Как он сказал ей тогда, в Таллинне? «До встречи на будущий год в Иерусалиме». Как и Щаранский, он выкрикнул то же самое в зале суда при вынесении приговора. Каждый раз, провожая в Израиль или в лагеря друзей, Ира слышала эти слова.
Она вспоминала печальные сборища на Ленинградском вокзале или в аэропорту. Евреи провожали еврея. Нехитрый скарб упакован в картонные коробки, перевязанные шпагатом, все нажитое распродано и раздарено, во внутреннем кармане последнего в жизни советского пиджака фотография незнакомых заграничных родственников, пара адресов и телефонов. Таможенники издеваются как хотят над жидами и предателями родины: заставляют вывернуть карманы, потом раздеться донага, подзывают кагэбэшников в штатском, чтобы те прочли найденные письма и отобрали фотографии, пинками загоняют в самолет — все делается от имени государства. Жалкая месть униженной страны, которая, захлопывая за тобой дверь, норовит прищемить тебе пальцы.
По-другому провожали в лагеря. Каждый день во дворе суда собирались родственники и друзья. И каждый день их фотографировали, проверяли паспорта. А когда подъезжал «воронок», все они громко кричали: «Мы здесь, мы с вами!»

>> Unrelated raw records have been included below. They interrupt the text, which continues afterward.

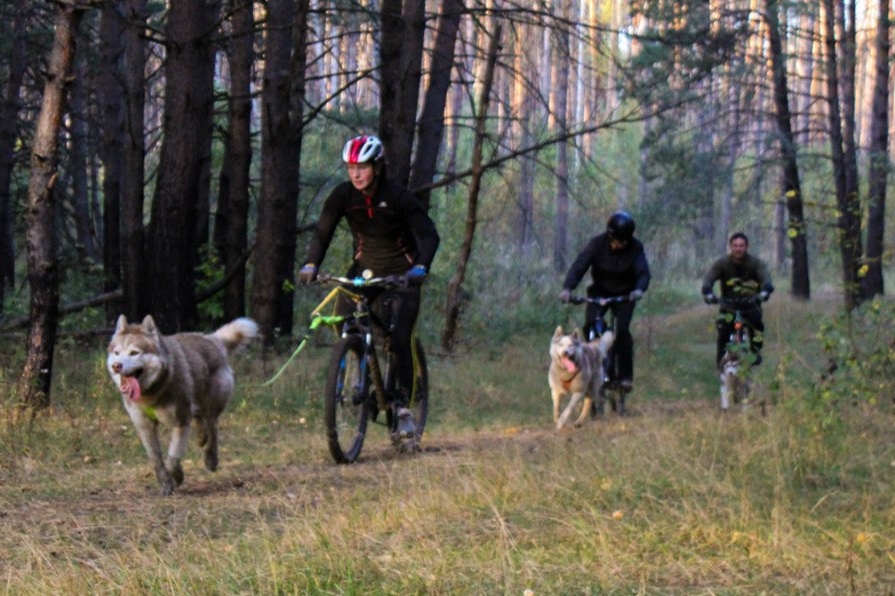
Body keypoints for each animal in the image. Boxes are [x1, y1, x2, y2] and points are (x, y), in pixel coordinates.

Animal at [107, 314, 260, 496]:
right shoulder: (144, 426)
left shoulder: (179, 422)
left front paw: (178, 477)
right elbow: (156, 459)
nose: (117, 366)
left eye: (134, 353)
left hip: (209, 405)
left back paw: (211, 459)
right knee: (199, 421)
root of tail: (211, 338)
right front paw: (165, 484)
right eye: (116, 353)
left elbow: (172, 459)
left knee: (212, 428)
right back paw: (201, 437)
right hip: (193, 404)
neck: (152, 392)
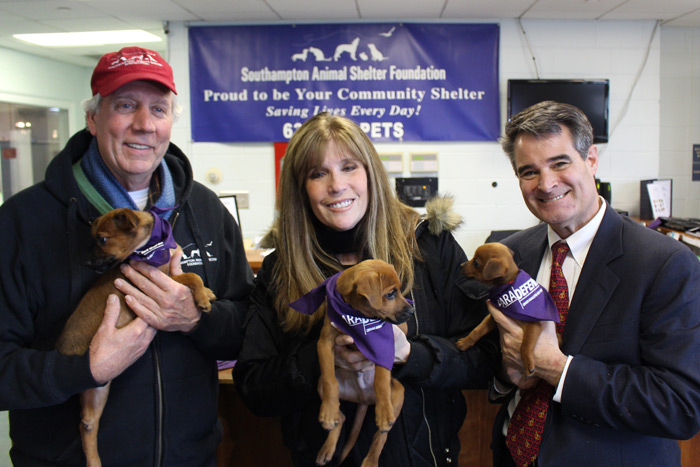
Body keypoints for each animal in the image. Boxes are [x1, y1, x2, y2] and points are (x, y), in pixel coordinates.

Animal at [55, 209, 216, 467]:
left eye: (102, 239)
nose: (88, 262)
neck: (151, 247)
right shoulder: (163, 279)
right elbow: (193, 275)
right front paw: (202, 296)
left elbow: (193, 275)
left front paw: (207, 293)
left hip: (98, 392)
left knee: (87, 425)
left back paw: (94, 460)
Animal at [298, 260, 412, 467]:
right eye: (390, 294)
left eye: (399, 291)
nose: (411, 311)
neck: (358, 316)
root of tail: (363, 400)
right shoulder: (325, 343)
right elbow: (330, 380)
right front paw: (328, 411)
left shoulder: (384, 345)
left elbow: (381, 381)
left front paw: (384, 411)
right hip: (319, 384)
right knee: (341, 417)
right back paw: (328, 442)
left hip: (399, 393)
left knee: (381, 436)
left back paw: (371, 460)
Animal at [456, 241, 544, 376]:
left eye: (476, 262)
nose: (460, 266)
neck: (506, 288)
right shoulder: (492, 318)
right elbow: (477, 330)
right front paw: (465, 342)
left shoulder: (533, 324)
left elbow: (525, 345)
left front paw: (528, 364)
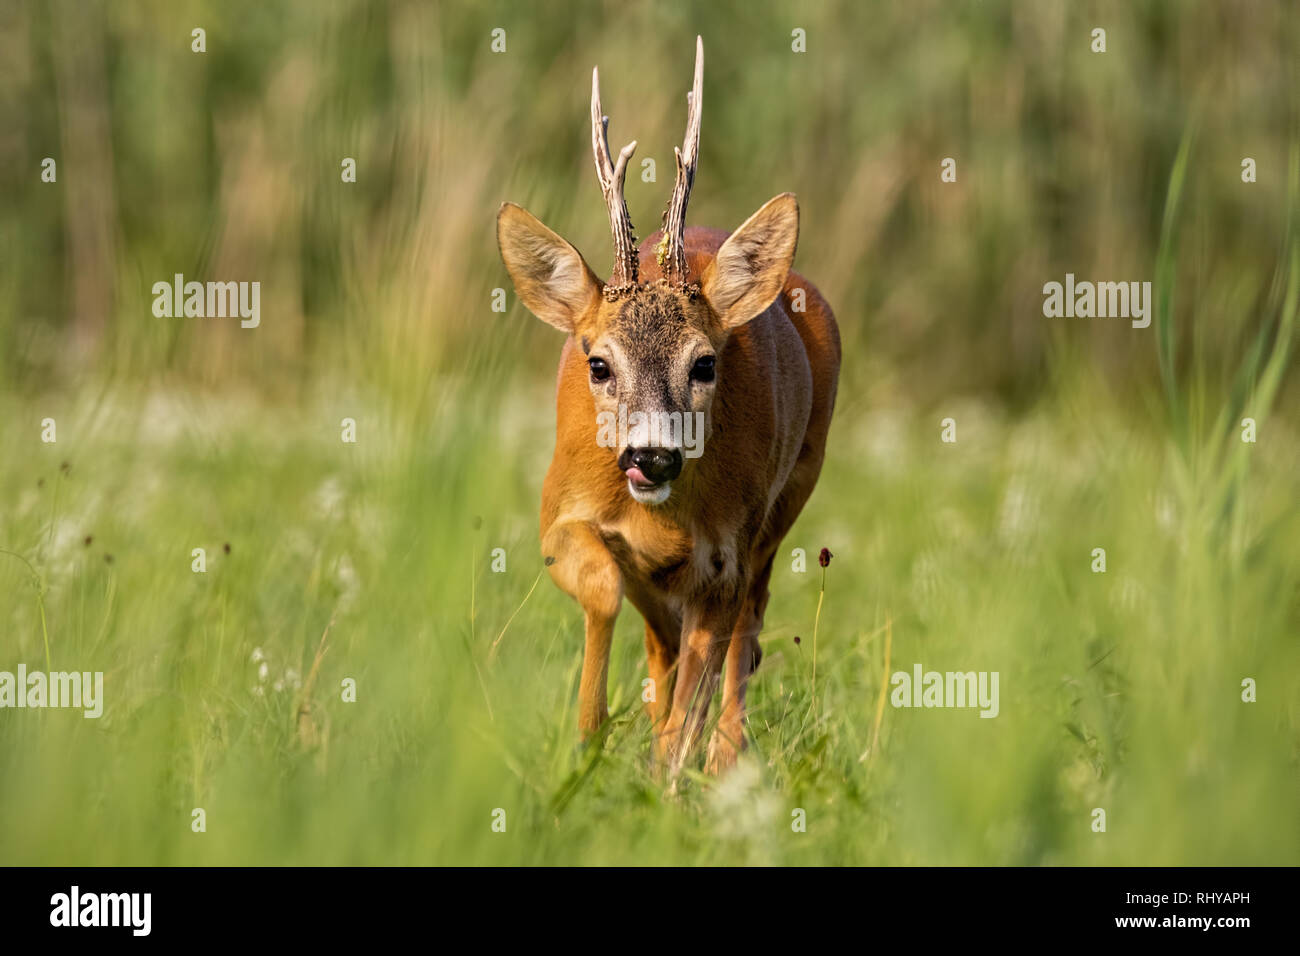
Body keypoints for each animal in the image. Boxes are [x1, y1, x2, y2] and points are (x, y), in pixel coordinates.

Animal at [496, 35, 842, 780]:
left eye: (704, 363)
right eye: (598, 364)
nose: (651, 455)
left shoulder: (724, 558)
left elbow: (704, 675)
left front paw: (671, 777)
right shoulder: (558, 516)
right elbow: (606, 590)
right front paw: (590, 741)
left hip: (785, 504)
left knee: (746, 633)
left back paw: (723, 763)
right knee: (667, 643)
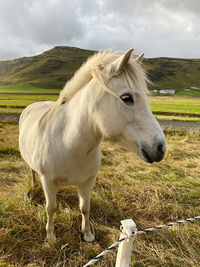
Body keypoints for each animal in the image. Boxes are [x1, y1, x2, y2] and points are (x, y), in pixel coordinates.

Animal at [18, 48, 166, 243]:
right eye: (127, 98)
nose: (160, 148)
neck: (68, 144)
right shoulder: (48, 182)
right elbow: (51, 208)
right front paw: (50, 236)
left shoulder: (88, 183)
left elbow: (85, 208)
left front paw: (87, 234)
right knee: (32, 172)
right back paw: (34, 186)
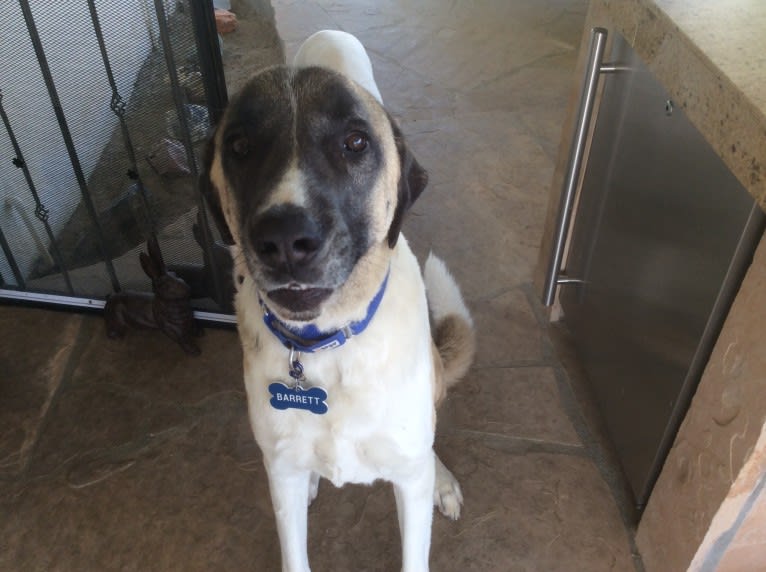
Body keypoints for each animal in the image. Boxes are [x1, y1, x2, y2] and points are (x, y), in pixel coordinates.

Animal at [204, 30, 476, 572]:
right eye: (239, 146)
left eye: (355, 142)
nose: (285, 239)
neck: (328, 347)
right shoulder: (279, 474)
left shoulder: (408, 481)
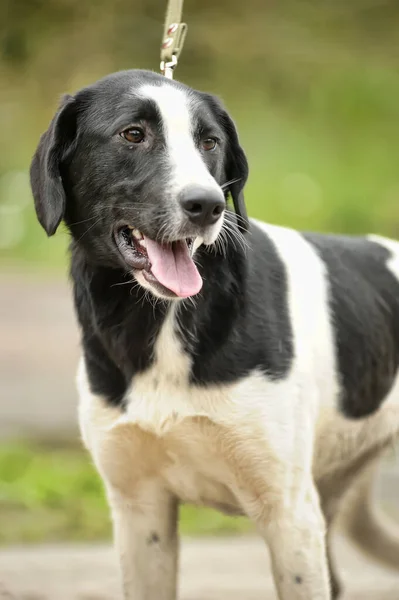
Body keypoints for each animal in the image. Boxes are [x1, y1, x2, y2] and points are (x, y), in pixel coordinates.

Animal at [29, 71, 399, 600]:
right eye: (133, 134)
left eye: (210, 141)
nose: (206, 205)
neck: (159, 322)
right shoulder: (139, 512)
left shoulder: (289, 513)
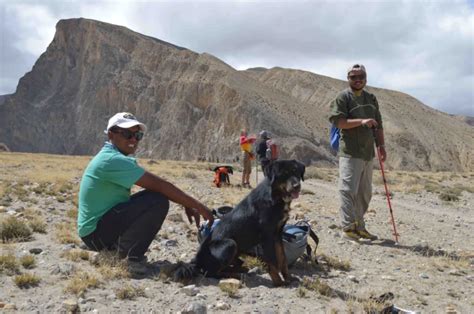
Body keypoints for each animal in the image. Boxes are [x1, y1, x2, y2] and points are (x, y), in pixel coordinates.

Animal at [176, 161, 306, 286]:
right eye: (284, 174)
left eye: (297, 173)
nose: (297, 186)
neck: (275, 196)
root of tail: (197, 261)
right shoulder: (267, 237)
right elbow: (272, 262)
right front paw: (279, 282)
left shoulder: (277, 234)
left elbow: (283, 259)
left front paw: (288, 278)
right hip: (230, 244)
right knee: (211, 273)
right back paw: (236, 275)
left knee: (236, 263)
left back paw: (241, 270)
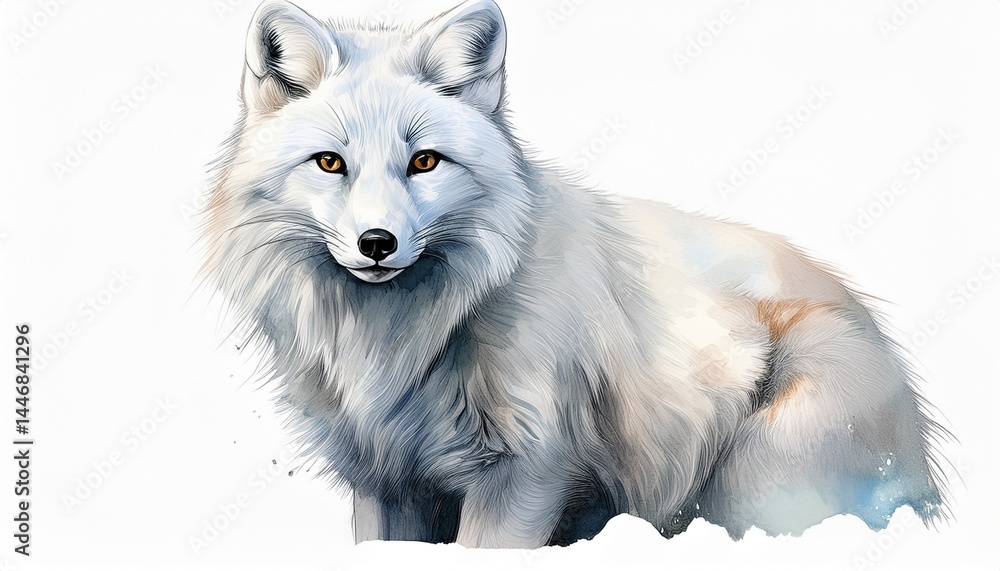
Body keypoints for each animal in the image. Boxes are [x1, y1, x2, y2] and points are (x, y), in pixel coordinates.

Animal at [200, 0, 947, 549]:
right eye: (330, 163)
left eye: (424, 162)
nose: (376, 243)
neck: (408, 341)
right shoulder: (388, 481)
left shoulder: (526, 472)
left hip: (755, 484)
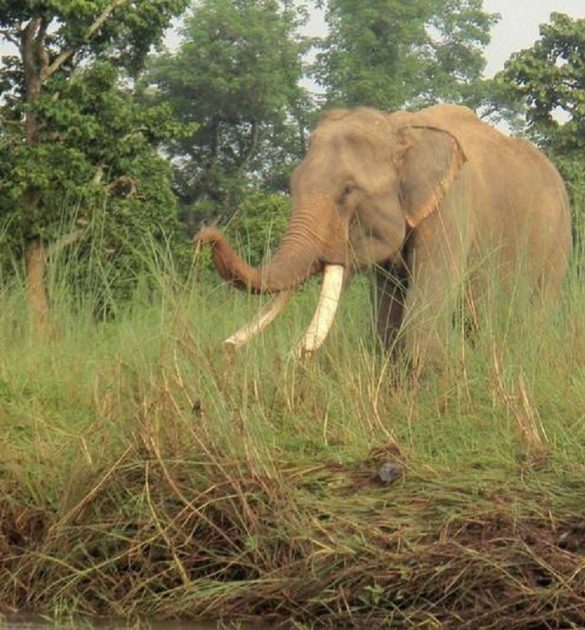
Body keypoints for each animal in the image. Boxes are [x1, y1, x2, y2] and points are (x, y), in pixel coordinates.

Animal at [195, 103, 572, 370]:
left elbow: (421, 317)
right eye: (292, 185)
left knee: (532, 318)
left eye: (347, 191)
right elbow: (388, 321)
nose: (203, 235)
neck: (398, 126)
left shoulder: (451, 208)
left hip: (557, 243)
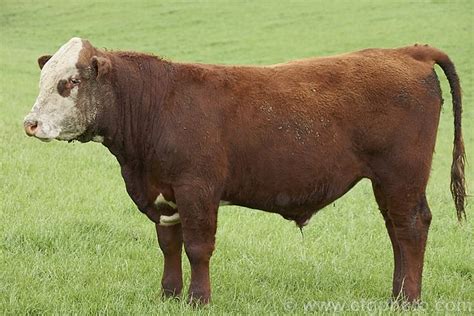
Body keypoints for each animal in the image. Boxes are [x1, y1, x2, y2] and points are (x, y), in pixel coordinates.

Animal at [24, 38, 464, 304]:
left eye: (70, 82)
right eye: (44, 78)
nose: (30, 123)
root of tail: (406, 51)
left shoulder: (197, 188)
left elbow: (197, 247)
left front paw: (198, 299)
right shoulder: (164, 194)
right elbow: (169, 244)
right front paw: (169, 294)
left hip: (402, 175)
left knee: (411, 227)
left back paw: (409, 299)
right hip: (387, 181)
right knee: (396, 230)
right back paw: (396, 295)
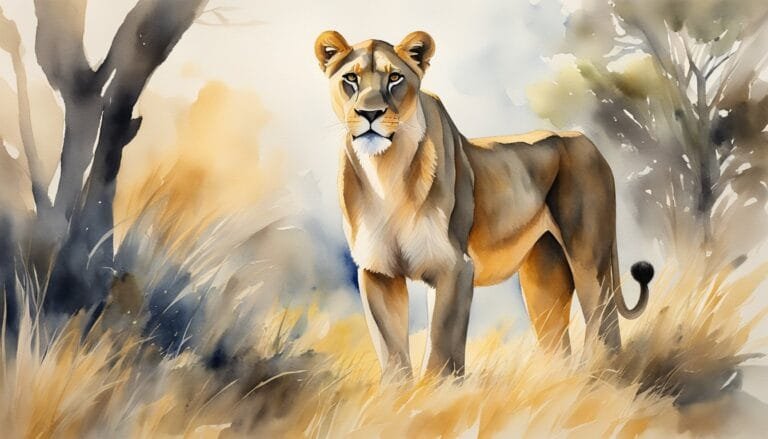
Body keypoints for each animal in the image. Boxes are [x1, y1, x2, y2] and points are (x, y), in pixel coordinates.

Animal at [314, 30, 654, 377]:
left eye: (395, 77)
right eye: (351, 78)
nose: (370, 114)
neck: (386, 170)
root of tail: (587, 141)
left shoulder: (454, 266)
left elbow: (441, 345)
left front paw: (437, 389)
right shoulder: (378, 272)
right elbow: (391, 350)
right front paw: (401, 390)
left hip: (588, 258)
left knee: (603, 319)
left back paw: (601, 373)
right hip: (543, 274)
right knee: (555, 338)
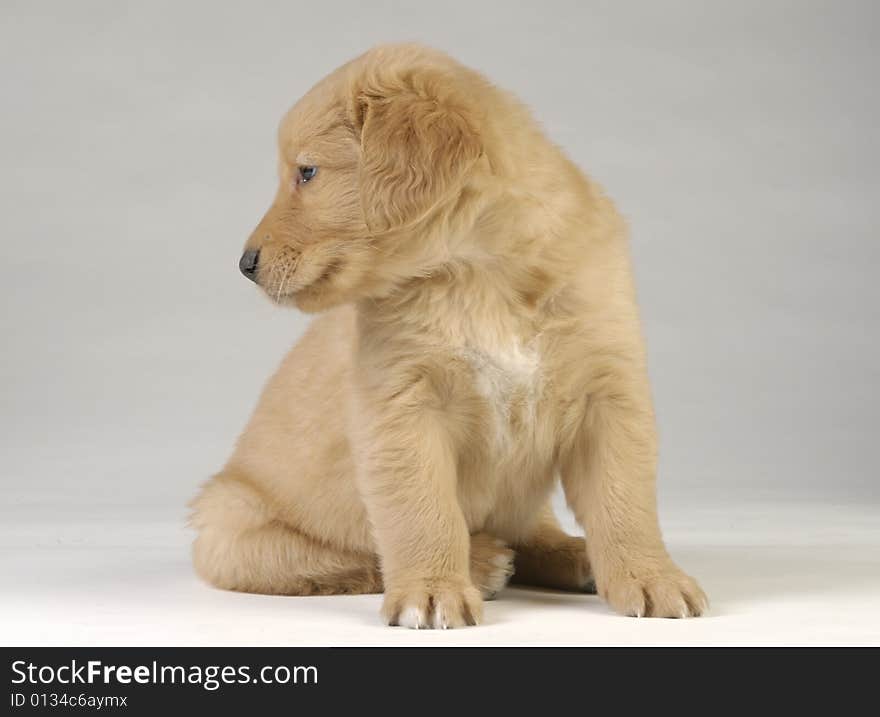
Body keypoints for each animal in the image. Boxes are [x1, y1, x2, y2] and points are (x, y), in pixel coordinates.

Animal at [187, 44, 708, 628]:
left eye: (307, 172)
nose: (244, 264)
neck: (479, 274)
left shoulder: (610, 393)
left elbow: (626, 501)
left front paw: (651, 577)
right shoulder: (402, 407)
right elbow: (423, 512)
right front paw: (432, 591)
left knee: (530, 527)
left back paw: (572, 554)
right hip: (230, 525)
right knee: (348, 556)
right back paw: (483, 563)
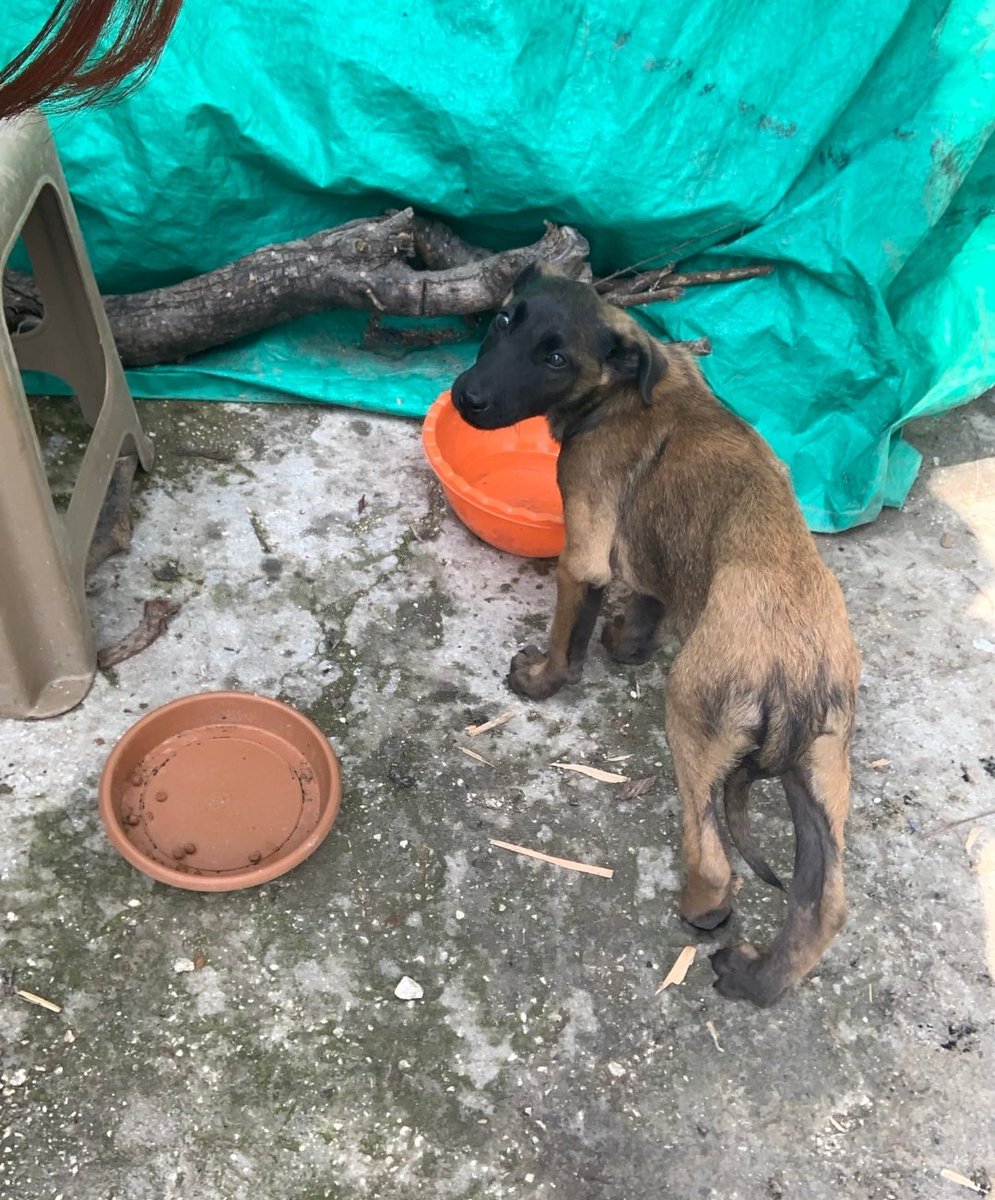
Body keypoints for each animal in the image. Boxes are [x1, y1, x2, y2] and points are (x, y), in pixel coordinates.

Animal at [451, 262, 864, 1003]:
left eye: (555, 357)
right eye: (502, 320)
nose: (465, 396)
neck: (626, 389)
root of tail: (795, 667)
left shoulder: (584, 540)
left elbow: (570, 630)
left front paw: (541, 679)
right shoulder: (643, 550)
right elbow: (645, 599)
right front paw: (625, 645)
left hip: (695, 719)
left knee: (713, 859)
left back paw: (704, 916)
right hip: (820, 768)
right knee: (822, 901)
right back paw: (755, 980)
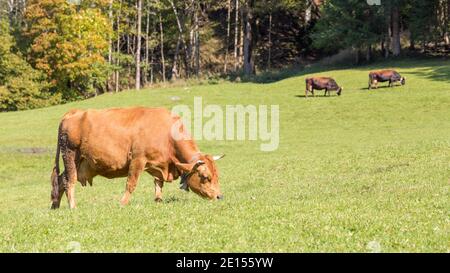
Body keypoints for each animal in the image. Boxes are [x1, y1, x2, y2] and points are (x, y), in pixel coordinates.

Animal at [51, 107, 225, 208]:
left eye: (217, 176)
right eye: (205, 177)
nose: (219, 196)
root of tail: (73, 112)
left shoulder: (159, 164)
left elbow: (158, 183)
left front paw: (158, 201)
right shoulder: (138, 160)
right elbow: (131, 184)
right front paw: (123, 203)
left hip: (80, 162)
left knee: (59, 179)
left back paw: (55, 205)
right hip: (70, 155)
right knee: (68, 180)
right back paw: (72, 206)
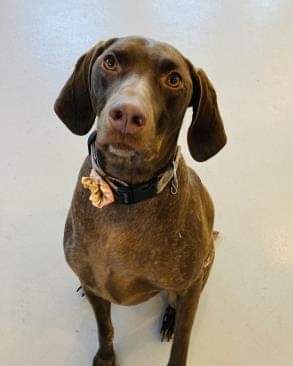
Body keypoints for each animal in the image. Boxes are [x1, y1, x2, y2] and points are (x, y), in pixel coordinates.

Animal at [54, 36, 226, 366]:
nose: (127, 116)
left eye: (174, 80)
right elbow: (104, 327)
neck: (125, 197)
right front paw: (106, 358)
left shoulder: (189, 288)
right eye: (110, 62)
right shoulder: (97, 287)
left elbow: (181, 346)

Николаева заглянула в глаза Анатоля, пытаясь прочесть его мысли.
— Ты зачем сюда заявилась? — Постороннему тон мог показаться грубым, но она-то хорошо знала его прямолинейную манеру изъясняться.
— Ты мне очень нужен, — умоляюще сказала Ира. — Я хотела поговорить с тобой.
— Поговорить! Ты уже не девочка и знаешь правила игры. Когда лавочка закрыта — никаких контактов. Разбежались, и баста.
— Я знаю, Анатоль. — Она робко дотронулась до его руки. — Но вчера я увидела… Я растерялась. Для меня это очень важно.
Он поднялся на ноги.
— Пойду заварю чай.
Ира наблюдала за ним с дивана: кухней служил отгороженный закуток в углу комнаты. Анатоль поставил чайник на плитку, вымыл чашки в раковине. Почему он так и не женился? А может, он был женат? Никто никогда не осмеливался спросить… Интересно, как его зовут? Наверняка не Анатоль. Впрочем, какая разница? Главное, что на него всегда можно было положиться.
— Я знаю, почему ты пришла. — Анатоль вернулся к дивану и, придвинув стул, сел. Чайные чашки он поставил прямо на пол между ними.
— Так ты тоже его видел? Признайся, видел? Значит, я не обозналась.
— Ты должна гордиться. — Анатоль отвел глаза в сторону, не выдержав Ириного взгляда.
— Гордиться?! — Ира резко села на диване. — О какой гордости ты говоришь? Я отвратительна самой себе. Ты помнишь, что приказал мне сделать? А сейчас сидишь здесь и толкуешь о какой-то гордости.
Анатоль видел, как порозовели ее бледные щеки. Женщина была явно не в себе.
— Другого выхода не было, — осторожно сказал он. — Мы же тогда обо всем договорились. Все дальнейшее лишь подтвердило нашу правоту. Неужели ты не понимаешь, что твоя жертва оказалась оправданной?